In June a federal judge dismissed a lawsuit by employees of Houston Methodist over the hospital’s COVID-19 vaccination mandate for employees. The judge ruled that the health system did not violate state or federal law by requiring the shots.

“We’ve researched that and we came to the same conclusion,” said Shields. “I think Houston Methodist was certainly a key case. I don’t think there’s a concern from a legal standpoint, an employment rights standpoint. I think we’re on pretty firm ground here.”

Hospitals and nursing homes across the country are known to be struggling to get employees vaccinated.

To date, about 70% of Truman employees have been vaccinated against COVID-19, a rate “fairly consistent with hospitals across the country and across the state,” said Shields, who added that that number will climb to 100% with the mandate.

“I think sometimes staff are listening to some of the same false information that’s out there as others,” said Shields. “We’re asking people to listen to our infectious disease docs, our experts. Listen to the national experts. This is safe. It works.

“The level of misinformation that is out there is frankly unprecedented.

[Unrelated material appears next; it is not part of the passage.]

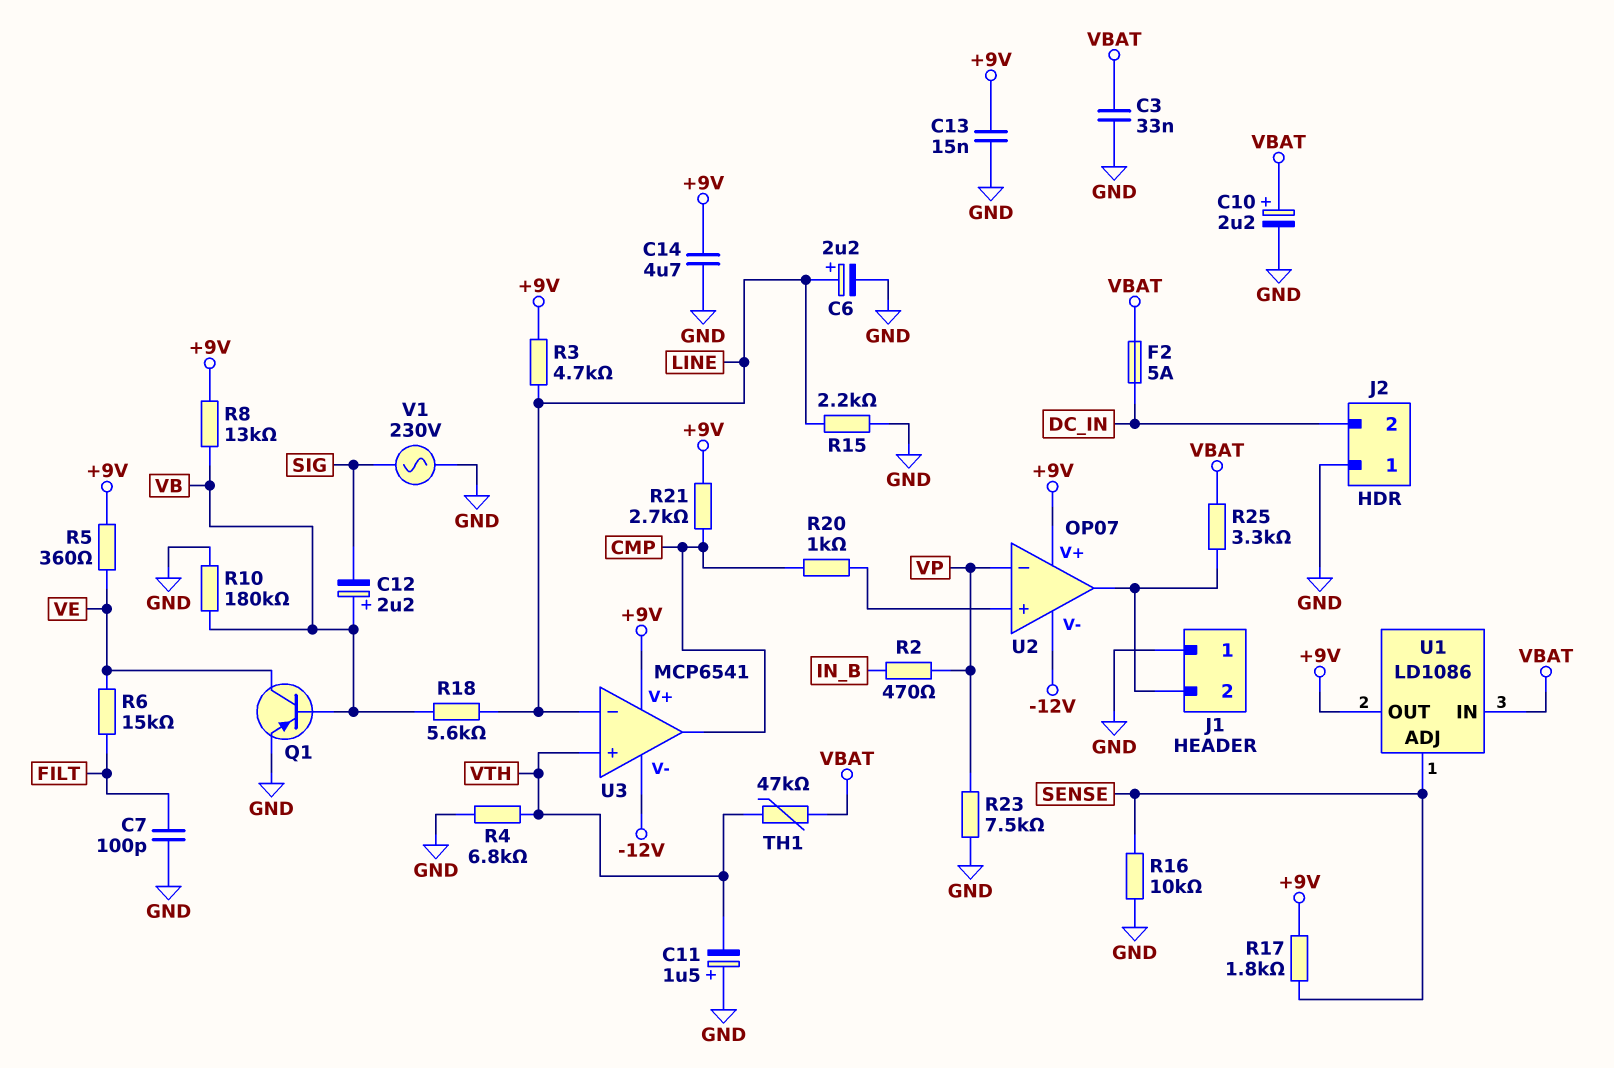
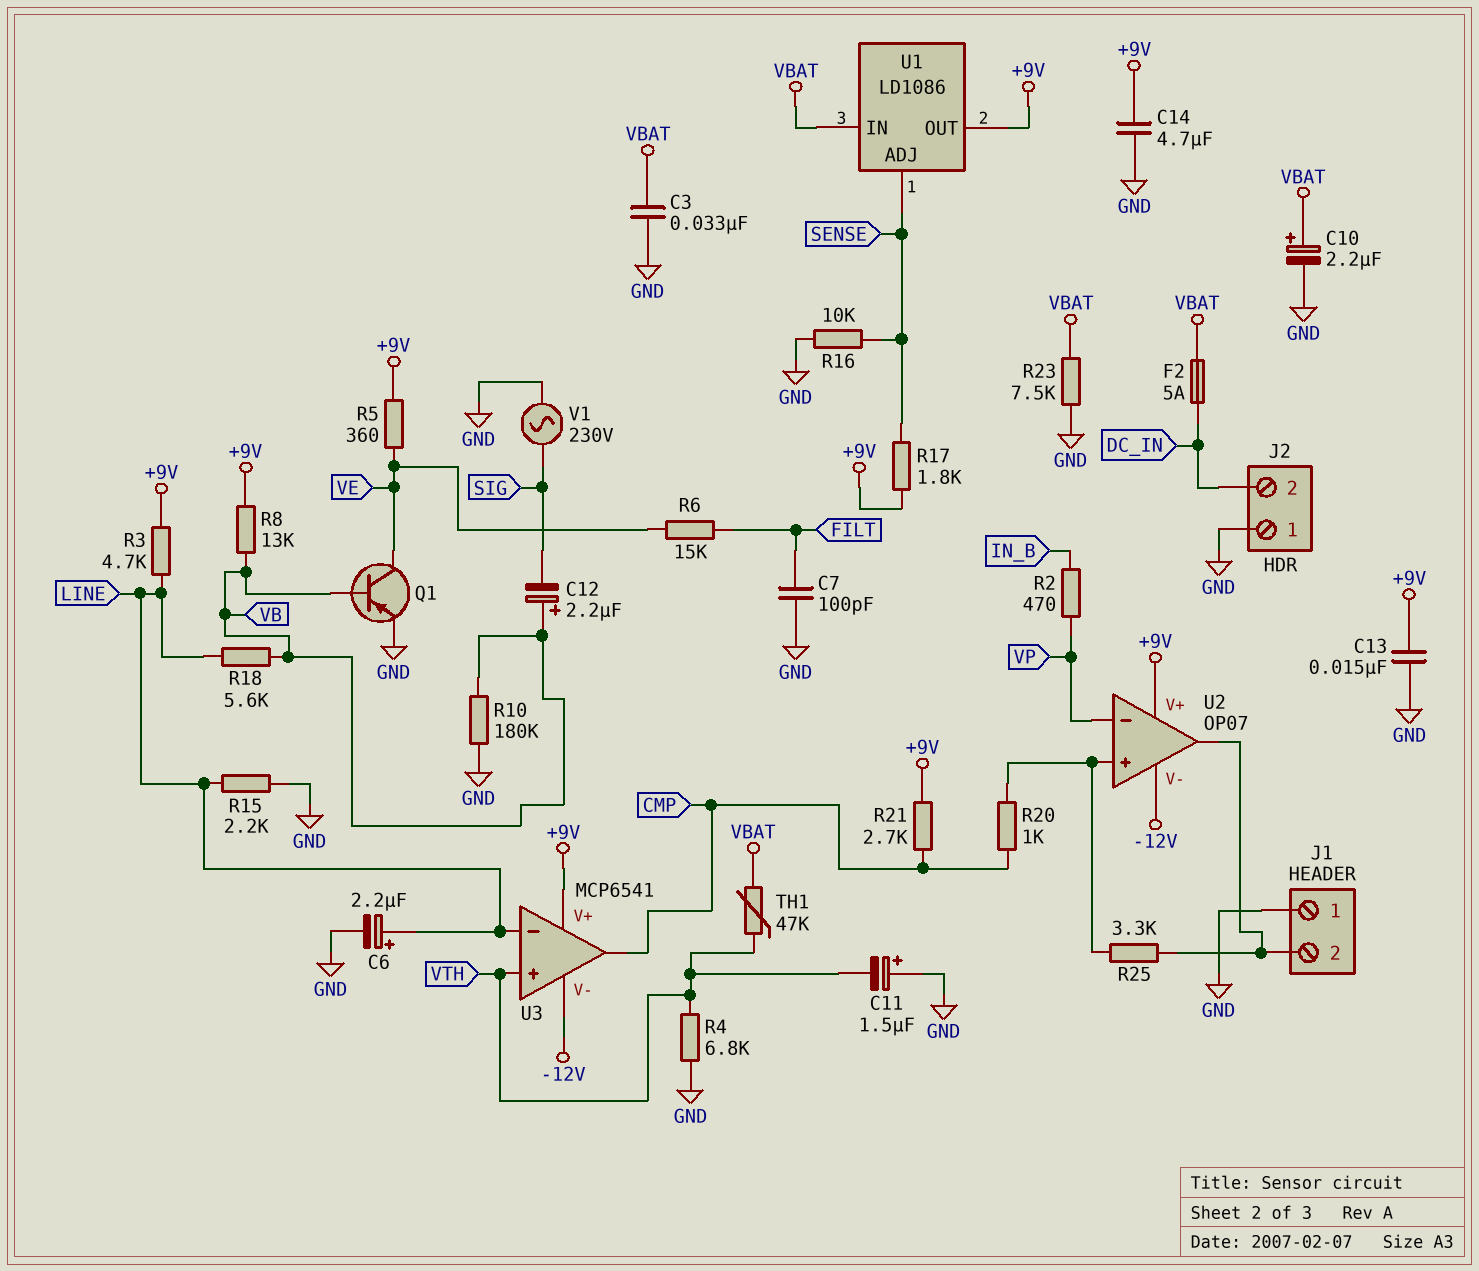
R23: 7.5k (GND, VP) -> 7.5k (GND, VBAT)
R25: 3.3k (J1/2, VBAT) -> 3.3k (J1/2, U2/in+)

I don’t think we’ve ever seen something like this happen ... this constant barrage people are getting on social media or emails with these outlandish stories.

“Obviously a health care system like Truman, our employees are not immune from that. They see it, too.”

Truman has administered nearly 115,000 vaccinations and “we just haven’t seen any of these things that some of these outlandish myths ... say,” said Shields.

“You read it and you say, where is this coming from? I wish people would start to begin to think about the sources of some of that information versus the sources that come from actual scientists, but even more so physicians that people trust for every other medical decision in their life. They need to trust them on this one, too.”

FDA approval

The U.S. Food and Drug Administration has approved vaccines by Pfizer-BioNTech, Moderna and Johnson & Johnson for emergency use but has not given them full approval, though that’s expected to happen within the next couple of months.

Other Kansas City hospitals have said they would wait for full FDA approval before mandating employees to be vaccinated.

“We’ve always considered that we’ve taken a leadership role in this area,” said Shields. “The fact that we were the first in the metro to have the vaccine, and the fact that we’ve done 130,000 plus tests, 115,000 vaccinations.

“But I think you will see organizations not just in the metro, but across the state, across the nation, revisit this issue. Because some of those decisions were made prior to the delta variant taking such a hold.

“I think even those organizations that said they were going to wait, they may choose to revisit this.”